Berkeley Law professors are prolific, insightful scholars with broad and significant influence felt well beyond the school’s walls through their research, legal advocacy, policymaking and commentary.
New Research

Reviewing Resentencing
A new report from Berkeley Law's Criminal Law & Justice Center (CLJC) analyzes the impact of prosecutor-initiated resentencing in Alameda County, finding that “thoughtful resentencing policies” can achieve multiple goals simultaneously: reducing state costs, addressing excessive sentences, and maintaining public safety through careful case-by-case evaluation. “Measuring the Impact of Prosecutor-Initiated Resentencing in Alameda County” examines 165 successful resentencings between October 2020 and January 2025 — spanning the administrations of District Attorney Nancy O’Malley and Pamela Price.
Flourishing Faculty
Four members of the Berkeley Law faculty were named to the annual “Top 100 Legal Scholars of 2025” list, an analysis by George Mason Law Librarians Rob Willey and Melanie Knapp. The rankings use citations for articles published between 2019 and 2021. Professor Sonia Katyal came in at No. 24, Professor David Singh Grewal at No. 34, Professor Steven Davidoff Solomon at No. 35, and Professor Stavros Gadinis at No. 91.
Data Privacy Details
Professor Paul Schwartz recently gave the keynote address at the Chapman Law Review symposium “Data Flow Frontiers: Privacy, Policy, Practice.” Schwartz, a faculty co-director of the Berkeley Center for Law & Technology, gave a talk titled “Data Privacy Federalism 3.0,” discussing how the landscape around privacy data federalism has been altered by recent changes. As federal lawmakers have stood on the sidelines, individual states have passed a flurry of privacy laws, Schwartz noted.
Tracking Immigration Enforcement
The Deportation Data Project, co-directed by Berkeley Law Professor David Hausman, recently released a report analyzing immigration enforcement in the first nine months of the Trump administration. The analysis shows that deportations from within the United States increased by a factor of 4.6 in the first nine months of the administration’s crackdown. During that period, ICE arrests quadrupled, and street arrests spiked by a factor of over 11 — with a sevenfold increase in arrests of people without criminal convictions.

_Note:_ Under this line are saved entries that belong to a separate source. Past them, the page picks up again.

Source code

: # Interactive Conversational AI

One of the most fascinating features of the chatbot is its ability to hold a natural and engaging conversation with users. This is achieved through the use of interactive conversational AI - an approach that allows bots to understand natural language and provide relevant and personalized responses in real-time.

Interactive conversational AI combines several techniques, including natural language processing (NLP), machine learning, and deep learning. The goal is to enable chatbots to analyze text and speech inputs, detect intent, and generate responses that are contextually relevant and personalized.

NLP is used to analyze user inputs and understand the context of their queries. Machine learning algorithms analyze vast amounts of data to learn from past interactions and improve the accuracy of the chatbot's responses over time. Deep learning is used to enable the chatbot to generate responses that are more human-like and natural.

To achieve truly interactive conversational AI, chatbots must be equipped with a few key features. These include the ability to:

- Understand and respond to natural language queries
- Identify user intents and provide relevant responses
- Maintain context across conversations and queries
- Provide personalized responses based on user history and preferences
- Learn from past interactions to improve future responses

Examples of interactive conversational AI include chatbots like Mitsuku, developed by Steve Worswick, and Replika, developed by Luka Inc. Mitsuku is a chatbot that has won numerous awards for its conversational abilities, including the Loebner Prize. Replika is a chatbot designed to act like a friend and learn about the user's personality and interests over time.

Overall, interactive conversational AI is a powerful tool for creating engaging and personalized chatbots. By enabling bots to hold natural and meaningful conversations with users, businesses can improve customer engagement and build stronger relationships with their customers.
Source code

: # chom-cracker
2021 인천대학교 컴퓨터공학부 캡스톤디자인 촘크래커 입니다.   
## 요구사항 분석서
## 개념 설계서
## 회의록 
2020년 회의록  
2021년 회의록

‘Secret Settlements’ Study Wins Civil Justice Award
A team of scholars including Professor Jonah B. Gelbach is one of two recipients of the 2026 Civil Justice Scholarship Award from the National Civil Justice Institute for an article published in the University of Chicago Law Review last year. “Shedding Light on Secret Settlements: An Empirical Study of California’s STAND Act” is an empirical and qualitative study analyzing how California’s ban on secrecy in sexual-misconduct settlements has functioned in practice, testing longstanding assumptions about the effects of restricting non-disclosure agreements.